Steed PA, Wexler, GB, Temporomandibular Disorders-Traumatic Etiology vs. Nontraumatic Etiology: A Clinical and Methodological Inquiry into Symptomatology and Treatment Outcomes
Jour of Craniomandib Practice, (19)3: 188-194, 2001
The purpose of this research is to investigate the distinctions relating to Presenting Symptoms and Treatment Outcomes between patients suffering temporomandibular disorder (TMD) as a result of traumatic versus nontraumatic etiology.
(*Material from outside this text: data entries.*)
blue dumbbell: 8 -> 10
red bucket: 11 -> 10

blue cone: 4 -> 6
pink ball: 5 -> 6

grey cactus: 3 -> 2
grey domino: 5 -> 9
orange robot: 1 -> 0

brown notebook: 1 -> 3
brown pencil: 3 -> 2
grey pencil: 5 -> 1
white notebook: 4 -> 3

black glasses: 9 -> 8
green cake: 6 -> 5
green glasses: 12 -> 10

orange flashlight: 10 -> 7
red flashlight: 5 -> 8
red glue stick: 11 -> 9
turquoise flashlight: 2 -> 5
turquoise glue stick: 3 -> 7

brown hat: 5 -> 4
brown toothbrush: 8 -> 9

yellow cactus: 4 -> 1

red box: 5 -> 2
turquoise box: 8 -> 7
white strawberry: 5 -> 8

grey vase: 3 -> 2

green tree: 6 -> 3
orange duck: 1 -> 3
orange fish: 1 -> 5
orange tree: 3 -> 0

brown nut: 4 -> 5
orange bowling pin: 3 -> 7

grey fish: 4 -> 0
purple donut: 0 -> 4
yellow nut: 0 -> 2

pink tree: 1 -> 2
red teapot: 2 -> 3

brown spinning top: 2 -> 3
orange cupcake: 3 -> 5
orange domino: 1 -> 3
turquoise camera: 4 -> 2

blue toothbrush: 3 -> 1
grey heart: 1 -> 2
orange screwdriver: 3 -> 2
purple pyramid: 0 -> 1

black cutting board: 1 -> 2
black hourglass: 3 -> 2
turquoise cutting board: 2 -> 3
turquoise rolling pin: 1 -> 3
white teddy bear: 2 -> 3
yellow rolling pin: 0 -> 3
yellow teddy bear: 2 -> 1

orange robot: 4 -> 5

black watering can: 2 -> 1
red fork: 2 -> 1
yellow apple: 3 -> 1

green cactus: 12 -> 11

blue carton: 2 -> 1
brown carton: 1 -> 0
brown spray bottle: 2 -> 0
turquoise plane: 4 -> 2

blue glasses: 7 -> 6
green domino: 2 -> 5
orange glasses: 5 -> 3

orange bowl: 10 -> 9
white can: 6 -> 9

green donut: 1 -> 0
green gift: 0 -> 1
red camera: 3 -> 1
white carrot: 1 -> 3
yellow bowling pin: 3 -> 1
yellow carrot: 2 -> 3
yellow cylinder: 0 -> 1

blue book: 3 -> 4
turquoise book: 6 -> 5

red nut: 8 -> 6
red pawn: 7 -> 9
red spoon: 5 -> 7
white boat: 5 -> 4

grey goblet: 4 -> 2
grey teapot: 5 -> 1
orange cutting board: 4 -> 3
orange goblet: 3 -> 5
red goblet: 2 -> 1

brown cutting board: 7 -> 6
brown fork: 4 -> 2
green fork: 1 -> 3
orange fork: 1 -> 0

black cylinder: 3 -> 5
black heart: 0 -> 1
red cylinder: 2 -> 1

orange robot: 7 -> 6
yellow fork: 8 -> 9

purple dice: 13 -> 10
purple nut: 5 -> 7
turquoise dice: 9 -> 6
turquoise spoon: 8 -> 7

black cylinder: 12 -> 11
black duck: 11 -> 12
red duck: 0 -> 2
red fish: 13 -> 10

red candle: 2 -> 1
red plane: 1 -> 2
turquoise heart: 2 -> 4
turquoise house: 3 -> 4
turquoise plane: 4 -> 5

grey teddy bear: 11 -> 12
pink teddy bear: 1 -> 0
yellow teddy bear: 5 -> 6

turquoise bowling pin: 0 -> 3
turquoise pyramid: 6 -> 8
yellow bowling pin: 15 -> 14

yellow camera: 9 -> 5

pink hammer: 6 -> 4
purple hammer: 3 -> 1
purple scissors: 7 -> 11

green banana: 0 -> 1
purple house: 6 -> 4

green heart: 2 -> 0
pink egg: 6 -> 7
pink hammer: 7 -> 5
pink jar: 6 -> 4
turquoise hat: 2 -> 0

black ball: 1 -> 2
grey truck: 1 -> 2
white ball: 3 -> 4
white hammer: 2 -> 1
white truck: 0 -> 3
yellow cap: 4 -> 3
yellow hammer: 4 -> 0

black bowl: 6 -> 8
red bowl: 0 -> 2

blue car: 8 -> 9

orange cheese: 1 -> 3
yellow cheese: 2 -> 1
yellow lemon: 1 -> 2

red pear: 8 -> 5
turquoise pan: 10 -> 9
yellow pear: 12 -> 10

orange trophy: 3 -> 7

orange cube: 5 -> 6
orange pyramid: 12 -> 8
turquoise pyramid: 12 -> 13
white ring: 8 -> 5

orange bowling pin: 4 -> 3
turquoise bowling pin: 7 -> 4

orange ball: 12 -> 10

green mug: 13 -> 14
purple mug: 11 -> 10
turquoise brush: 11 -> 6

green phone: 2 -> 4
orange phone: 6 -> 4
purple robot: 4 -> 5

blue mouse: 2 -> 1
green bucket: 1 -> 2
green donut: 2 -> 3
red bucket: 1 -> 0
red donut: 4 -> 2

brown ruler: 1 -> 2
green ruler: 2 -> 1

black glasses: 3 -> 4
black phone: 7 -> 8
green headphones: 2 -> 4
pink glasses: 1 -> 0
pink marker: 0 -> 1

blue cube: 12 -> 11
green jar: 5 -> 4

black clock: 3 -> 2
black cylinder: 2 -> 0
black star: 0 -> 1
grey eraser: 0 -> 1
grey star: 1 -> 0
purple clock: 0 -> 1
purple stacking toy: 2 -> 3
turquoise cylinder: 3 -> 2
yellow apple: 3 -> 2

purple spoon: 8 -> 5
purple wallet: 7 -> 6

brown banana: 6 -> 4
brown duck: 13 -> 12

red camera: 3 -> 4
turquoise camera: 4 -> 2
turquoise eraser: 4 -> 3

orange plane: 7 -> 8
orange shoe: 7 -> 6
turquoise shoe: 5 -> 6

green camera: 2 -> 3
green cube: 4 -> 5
A geographically diverse cohort of 1,842 patients diagnosed with TMD was investigated with special emphasis placed on the following criteria: 1. The distribution of demographic and symptom characteristics of patients with trauma as an immediate precipitating factor versus those with other nontraumatic etiologies; 2. The relationship between nontrauma status and treatment outcomes; 3. The interrelationships between nontrauma status, psychosocial factors, and treatment outcomes. Trauma patients tended to be younger, less educated, and more likely to be male than the nontrauma patients. For this group the reported length of the TMD problem was, as expected, of shorter duration when compared to the nontrauma patient group. Length of treatment did not differ between the two groups. In comparison, trauma patients reported higher initial overall symptoms including pain and range of motion limitations. However, symptoms related to joint dysfunction did not vary appreciably. Treatment outcomes are complicated by the fact that TMD encompasses several different diagnostic entities. Trauma patients reported significantly higher percentages of improvement in palpation pain and perceived malocclusion. No significant differences were found for pain report, joint dysfunction, stress, and overall TMD symptomatology, as measured by the TMJ Scale's Global domain. Trauma patients manifested higher psychological dysfunction levels (excepting stress) and showed significantly more improvement in both psychosocial function and stress than the nontrauma group.